7. Supporting the growing plants keeps the fruit out of the dirt and away from small animals, and is easier to put supports in place before the plants need them. Remember that many varieties of tomato plants will grow 4 or 5 feet high the stakes or tomato cages that you buy in the spring might look sturdy enough when the plant is only a few inches tall.  But before you buy any type of support materials, ask yourself if they would support a five foot plant weighted with fruit.

About Pinching Annuals

Q.  I have often seen instructions to pinch annuals to keep them bushy.  What does this mean? I have grown impatiens for years and never pinched the plants.

A.  One of the reasons that people love impatiens is that they are so low-maintenance you don't have to pinch them, or remove the spent flowers! Other annuals, however, will be fuller, bushier, and have more flowers if their growing tips are occasionally pinched off.  With some exceptions, this is more important when the plants are small than it is when they are larger and more fully developed.  (Petunias are the most important exception they should be pinched throughout the summer.)

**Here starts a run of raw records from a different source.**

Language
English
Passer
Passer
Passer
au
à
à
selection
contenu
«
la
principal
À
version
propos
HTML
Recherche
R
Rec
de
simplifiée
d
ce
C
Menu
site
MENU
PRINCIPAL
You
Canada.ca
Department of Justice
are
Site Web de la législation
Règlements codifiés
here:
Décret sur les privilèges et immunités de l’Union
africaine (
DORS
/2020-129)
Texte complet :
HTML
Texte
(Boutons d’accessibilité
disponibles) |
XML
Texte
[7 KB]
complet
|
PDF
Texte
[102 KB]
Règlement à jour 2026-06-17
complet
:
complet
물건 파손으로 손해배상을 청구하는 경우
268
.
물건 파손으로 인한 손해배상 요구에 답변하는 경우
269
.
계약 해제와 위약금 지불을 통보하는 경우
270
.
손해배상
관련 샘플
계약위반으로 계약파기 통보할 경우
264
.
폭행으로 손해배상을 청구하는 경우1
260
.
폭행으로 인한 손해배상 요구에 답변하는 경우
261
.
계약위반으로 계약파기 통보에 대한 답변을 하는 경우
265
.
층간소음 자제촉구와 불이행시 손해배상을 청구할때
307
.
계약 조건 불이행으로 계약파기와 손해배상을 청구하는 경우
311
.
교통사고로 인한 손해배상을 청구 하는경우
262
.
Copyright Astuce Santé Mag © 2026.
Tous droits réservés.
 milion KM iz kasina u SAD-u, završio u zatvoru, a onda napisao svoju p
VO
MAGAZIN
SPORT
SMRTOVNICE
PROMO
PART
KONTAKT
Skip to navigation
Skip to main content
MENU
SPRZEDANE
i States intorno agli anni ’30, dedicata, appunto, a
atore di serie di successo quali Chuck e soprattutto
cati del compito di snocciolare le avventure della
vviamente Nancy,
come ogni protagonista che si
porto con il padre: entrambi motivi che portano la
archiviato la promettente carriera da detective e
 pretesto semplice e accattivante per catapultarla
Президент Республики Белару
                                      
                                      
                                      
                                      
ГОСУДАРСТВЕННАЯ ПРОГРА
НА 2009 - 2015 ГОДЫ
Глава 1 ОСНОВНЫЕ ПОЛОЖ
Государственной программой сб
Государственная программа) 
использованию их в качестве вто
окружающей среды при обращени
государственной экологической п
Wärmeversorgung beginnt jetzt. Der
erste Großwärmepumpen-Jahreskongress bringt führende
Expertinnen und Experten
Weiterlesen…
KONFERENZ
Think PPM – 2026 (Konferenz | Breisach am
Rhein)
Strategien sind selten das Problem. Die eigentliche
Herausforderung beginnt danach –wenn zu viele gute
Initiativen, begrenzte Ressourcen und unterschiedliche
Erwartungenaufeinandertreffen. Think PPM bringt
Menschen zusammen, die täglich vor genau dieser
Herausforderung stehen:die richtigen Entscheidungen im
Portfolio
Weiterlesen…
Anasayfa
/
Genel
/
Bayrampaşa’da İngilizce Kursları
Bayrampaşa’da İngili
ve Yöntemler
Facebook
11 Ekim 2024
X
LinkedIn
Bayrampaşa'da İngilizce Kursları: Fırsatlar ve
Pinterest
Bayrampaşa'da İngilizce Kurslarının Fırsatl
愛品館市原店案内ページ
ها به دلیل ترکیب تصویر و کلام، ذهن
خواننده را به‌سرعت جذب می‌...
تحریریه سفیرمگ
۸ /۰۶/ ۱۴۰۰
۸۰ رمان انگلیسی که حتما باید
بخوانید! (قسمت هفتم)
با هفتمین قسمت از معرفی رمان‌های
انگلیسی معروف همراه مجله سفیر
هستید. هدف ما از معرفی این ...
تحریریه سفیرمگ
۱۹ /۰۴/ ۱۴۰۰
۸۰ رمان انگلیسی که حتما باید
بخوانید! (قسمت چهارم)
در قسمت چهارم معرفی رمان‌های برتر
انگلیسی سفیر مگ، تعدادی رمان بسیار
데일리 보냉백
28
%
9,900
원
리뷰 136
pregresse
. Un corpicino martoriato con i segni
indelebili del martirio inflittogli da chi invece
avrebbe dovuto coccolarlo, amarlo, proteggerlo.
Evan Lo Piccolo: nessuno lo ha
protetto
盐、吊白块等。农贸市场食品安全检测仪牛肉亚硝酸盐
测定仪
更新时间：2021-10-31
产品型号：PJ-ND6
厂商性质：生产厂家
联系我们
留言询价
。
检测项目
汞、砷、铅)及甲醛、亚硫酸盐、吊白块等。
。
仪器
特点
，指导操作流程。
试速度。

The growing tips are the newest, smallest leaves; if these are removed the plant will grow two or more branches to replace the single branch that was pinched.  If one flower was going to grow at the end of one branch, you can see that by encouraging two or more shoots to grow that you will have more flowers.  Some annuals that respond well to pinching are geraniums, ageratum, and petunias.  Zinnias, cosmos, cleome, and marigolds will branch-out well when they are pinched once, when they are young plants.